Attempting to improve the accuracy of corporate information retrieval technology, several vendors are incorporating techniques designed to identify people, proper names, and places buried within text and analyze relationships between those assets.

To that end, unstructured data management vendor Recommind Inc. on Friday rolled MindServer 2.1, which adds entity extraction capabilities to its concept-based search and classification system.

Referred to as both entity- and fact-based extraction, the technology complements search engines, content management systems, and portals by helping improve relevancy of results, according to analyst Laura Ramos, director of research at Giga Information Group, in Cambridge, Mass.

“The key thing here is this ability to pull specific words and phrases out of documents and automate figuring out what they mean,” Ramos said.

“With keyword search you are looking for individual words, but individual words can mean different things in a context.
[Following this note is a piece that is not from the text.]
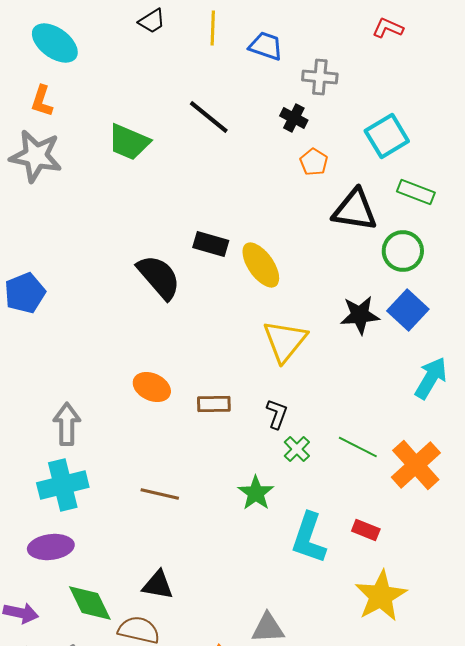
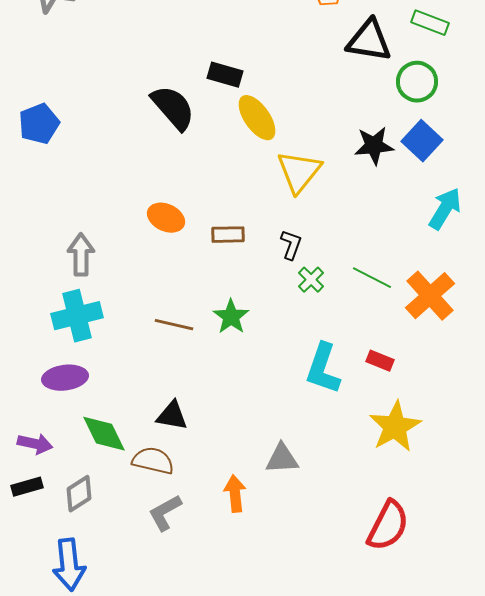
yellow ellipse: (261, 265) -> (257, 118), moved
green star: (256, 493) -> (231, 317), moved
For example, [a search for] ‘President Bush lives at the White House’ means something different than ‘white house paint.'”

The ability to pull out names, places, and dates via entity and fact extraction is becoming critical because it helps disambiguate information retrieval and make it more relevant, Ramos added.

MindServer 2.1 delivers accuracy and analysis capabilities by combining the ability to identify people, product names, and places with retrieval and categorization, according to Bob Tennant, CEO of Recommind, in Berkeley, Calif.

“What it allows is analysis of the textual data; cutting [the data] not just by subject matter but by other elements that can be identified, [such as] who individuals are, what the products are,” Tennant said. “This lets organizations take cuts of this data and make it more usable.”

Another unstructured data management player, Inxight Software, is ramping up fact extraction capabilities in its SmartDiscovery information retrieval product, which combines natural-language processing, linguistics, and classification technologies.

Inxight’s technology has gained strong traction within government agencies where it is often used to further counter-terrorism and intelligence efforts. The Sunnyvale, Calif.-based company this month signed 10 contracts worth US$3 million dollars with the U.S. Department of Defense.

Later this year Inxight plans to roll out an updated offering that adds to its natural-language processing platform the fruits of its acquisition last August of the technical assets of WhizBang Labs, which developed technology designed to extract facts and relationships from unstructured data.

The new technology “goes beyond identifying things to establish the relationships between things,” according to David Spenhoff, vice-president of marketing at Inxight. “Extracting facts and relationships provides a higher level of understanding beyond what search engines can provide.”